++++ Passage shown
Since 1984, Chilean artist Eugenio Dittborn (1943) has been making works that he calls Airmail Paintings. He begins with a large sheet of synthetic, white fabric and then prints, paints, sews, embroiders and patches his painting on this material. He then folds the painting, placing it in a specifically designed envelope, and sends it airmail to the place where it is to be exhibited. The envelope also provides information about all of the painting’s previous “journeys.”

Many of the Airmail Paintings are collaborative works. In Airmail Painting no.91: The 11th History of the Human Face (500 years) (1991), for example, Dittborn combined faces drawn by the patients of a psychiatric hospital in Santiago de Chili with police records of criminals, children’s drawings and images from newspapers or found graffiti. Culling images from a wide variety of sources, Dittborn’s work achieves a powerful humanity that is both existential and political.

The exhibition at Witte de With, Dittborn’s first large retrospective, showed 80 Airmail Paintings as well as publications and videotapes.

In the context of the exhibition, Dittborn realized a special project, La casa de Erasmo de Rotterdam (The house of Erasmus from Rotterdam), in collaboration with drug addicts who frequent the “De Maasvlakte” aid center in Rotterdam. The project was carried out with the help of Jack van Mildert, who runs a drawing workshop for the drug addicts. It focused on the definition of “house,” the house being understood as a destination, shelter, asylum and stopping place. From Santiago de Chili, Dittborn asked the drug addicts to draw their dream house and to describe the house in which they lived when they were ten years old. The drawings and texts by Jeroen, Guy Fierens, Pieter “Penn” de Jager, Alford G.M. Marsdin and Jeffrey Sulter were then mailed to Santiago de Chili, where Dittborn incorporated the material into Airmail Painting no. 105: La casa de Erasmo de Rotterdam.

With this special project, Dittborn visualized the basic problems of drug addicts, especially the physical exposure to which they are subjected, without a fixed and stable place to live. Their situation turns them into ambulant “nomads,” into travelers without a home, just like the artist’s own Airmail Paintings.
++++++++
++++ Data
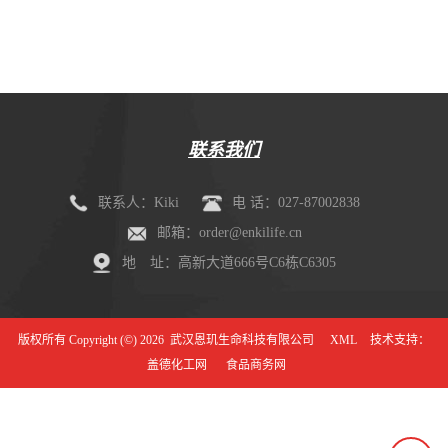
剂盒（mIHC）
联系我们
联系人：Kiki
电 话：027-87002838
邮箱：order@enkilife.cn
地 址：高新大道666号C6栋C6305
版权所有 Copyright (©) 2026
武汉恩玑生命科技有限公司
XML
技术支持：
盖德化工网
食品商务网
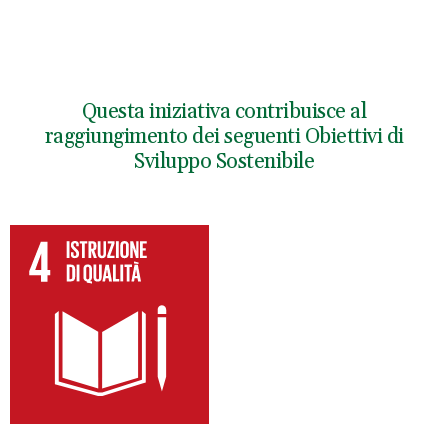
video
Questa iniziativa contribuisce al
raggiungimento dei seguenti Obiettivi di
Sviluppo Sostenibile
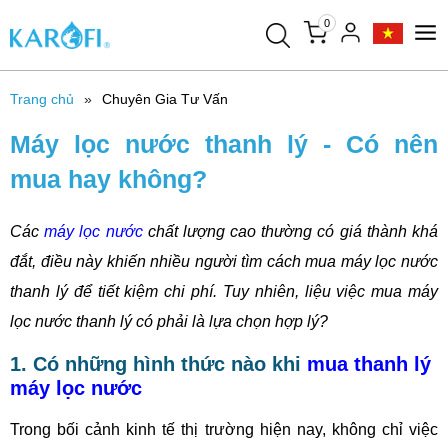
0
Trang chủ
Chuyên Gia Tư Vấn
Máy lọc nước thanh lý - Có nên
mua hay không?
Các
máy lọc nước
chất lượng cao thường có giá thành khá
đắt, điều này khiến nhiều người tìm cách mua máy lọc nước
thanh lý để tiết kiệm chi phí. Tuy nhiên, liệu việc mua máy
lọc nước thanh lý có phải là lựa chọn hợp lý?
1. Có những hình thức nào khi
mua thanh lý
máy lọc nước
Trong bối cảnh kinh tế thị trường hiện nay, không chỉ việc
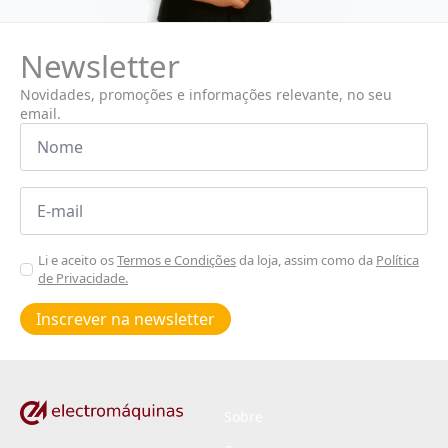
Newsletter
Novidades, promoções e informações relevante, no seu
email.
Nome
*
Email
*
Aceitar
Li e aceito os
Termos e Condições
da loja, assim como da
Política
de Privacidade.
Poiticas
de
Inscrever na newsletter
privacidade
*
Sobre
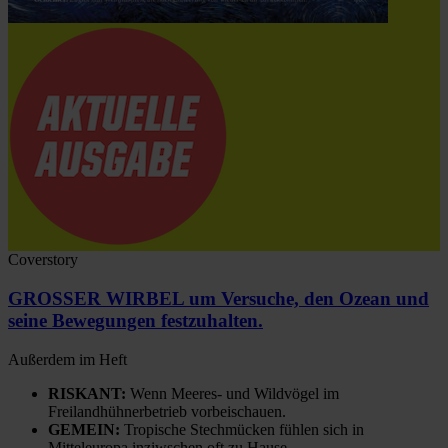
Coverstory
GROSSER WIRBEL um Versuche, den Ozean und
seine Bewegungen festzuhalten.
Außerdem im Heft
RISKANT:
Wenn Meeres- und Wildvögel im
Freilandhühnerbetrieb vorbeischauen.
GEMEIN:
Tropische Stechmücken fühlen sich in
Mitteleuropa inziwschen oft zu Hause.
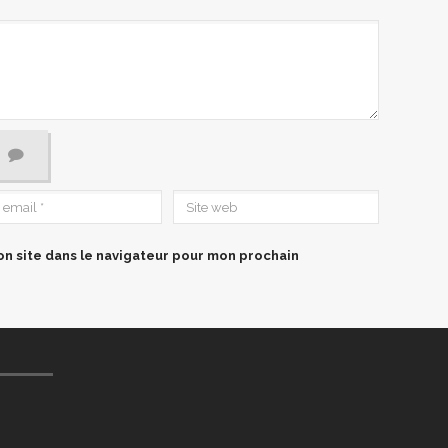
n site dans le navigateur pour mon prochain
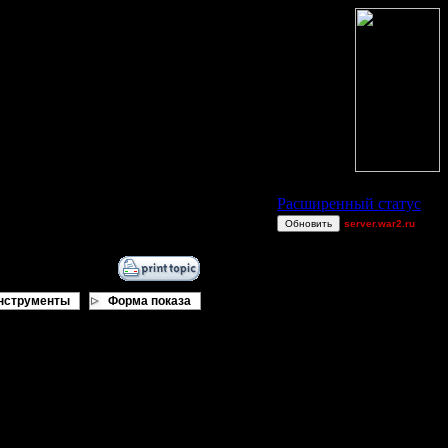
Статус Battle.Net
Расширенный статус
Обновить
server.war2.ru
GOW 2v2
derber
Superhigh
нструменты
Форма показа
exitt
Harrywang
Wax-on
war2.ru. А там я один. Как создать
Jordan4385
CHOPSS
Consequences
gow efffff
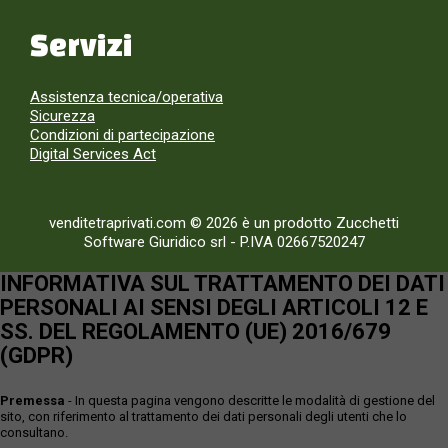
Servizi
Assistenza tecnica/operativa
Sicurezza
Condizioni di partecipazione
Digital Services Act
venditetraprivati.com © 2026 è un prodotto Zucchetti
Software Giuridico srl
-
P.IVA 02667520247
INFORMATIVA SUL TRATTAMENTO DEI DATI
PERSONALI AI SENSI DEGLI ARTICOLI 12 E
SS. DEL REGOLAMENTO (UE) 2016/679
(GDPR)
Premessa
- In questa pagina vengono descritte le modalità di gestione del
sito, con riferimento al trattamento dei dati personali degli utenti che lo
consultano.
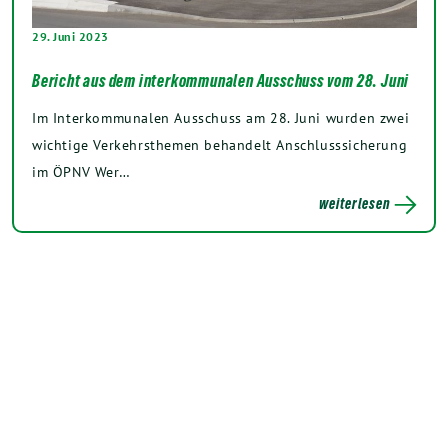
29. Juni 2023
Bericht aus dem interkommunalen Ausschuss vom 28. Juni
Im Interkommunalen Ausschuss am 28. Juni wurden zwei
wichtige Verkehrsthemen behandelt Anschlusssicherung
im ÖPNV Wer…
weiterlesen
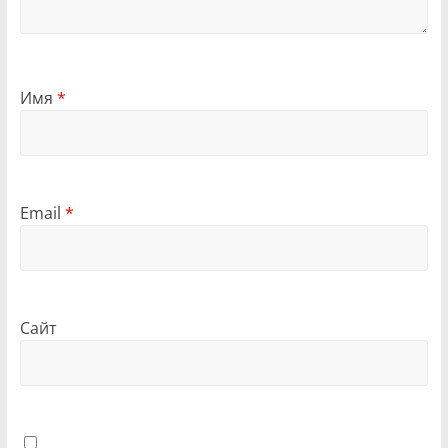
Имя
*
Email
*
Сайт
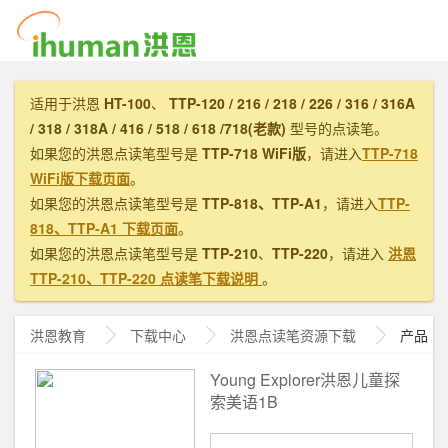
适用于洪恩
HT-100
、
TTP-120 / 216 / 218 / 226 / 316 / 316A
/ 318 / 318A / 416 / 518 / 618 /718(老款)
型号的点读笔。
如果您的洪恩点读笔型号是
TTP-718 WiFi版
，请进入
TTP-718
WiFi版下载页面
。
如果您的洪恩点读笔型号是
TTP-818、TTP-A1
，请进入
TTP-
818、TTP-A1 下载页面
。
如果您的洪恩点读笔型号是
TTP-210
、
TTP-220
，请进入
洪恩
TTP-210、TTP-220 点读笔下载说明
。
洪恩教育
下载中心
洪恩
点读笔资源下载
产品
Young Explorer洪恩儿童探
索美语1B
++++++++
++++ Data
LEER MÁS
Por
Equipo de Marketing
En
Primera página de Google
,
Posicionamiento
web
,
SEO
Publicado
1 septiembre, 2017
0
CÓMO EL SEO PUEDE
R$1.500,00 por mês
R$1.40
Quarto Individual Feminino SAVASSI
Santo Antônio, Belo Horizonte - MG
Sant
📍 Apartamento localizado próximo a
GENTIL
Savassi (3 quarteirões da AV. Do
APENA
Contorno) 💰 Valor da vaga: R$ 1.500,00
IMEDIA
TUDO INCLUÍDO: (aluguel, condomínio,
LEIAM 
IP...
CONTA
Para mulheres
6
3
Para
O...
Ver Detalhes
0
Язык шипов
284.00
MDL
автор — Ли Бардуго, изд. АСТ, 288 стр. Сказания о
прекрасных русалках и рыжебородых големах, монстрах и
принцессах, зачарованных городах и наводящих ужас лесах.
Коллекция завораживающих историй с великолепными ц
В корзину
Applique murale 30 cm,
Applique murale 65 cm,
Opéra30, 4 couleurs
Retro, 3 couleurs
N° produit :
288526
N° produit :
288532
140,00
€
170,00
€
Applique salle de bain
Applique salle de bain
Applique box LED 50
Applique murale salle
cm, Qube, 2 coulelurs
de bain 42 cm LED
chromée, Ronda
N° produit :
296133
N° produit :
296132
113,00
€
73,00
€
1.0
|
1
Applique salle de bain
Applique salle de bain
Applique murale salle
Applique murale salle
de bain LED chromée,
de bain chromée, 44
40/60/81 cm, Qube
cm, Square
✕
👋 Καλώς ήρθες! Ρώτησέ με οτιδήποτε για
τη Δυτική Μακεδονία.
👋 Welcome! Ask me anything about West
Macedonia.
++++++++
Task brief:
In the passage on Eugenio Dittborn's Airmail Paintings, what makes the situation of the drug addicts in the special project comparable to the paintings themselves? Answer in one to three sentences.

Answer to the exercise:
Without a fixed and stable place to live, the drug addicts are turned into ambulant "nomads," travelers without a home. In this they are like Dittborn's Airmail Paintings, which are folded, placed in envelopes and sent by airmail from one exhibition place to the next.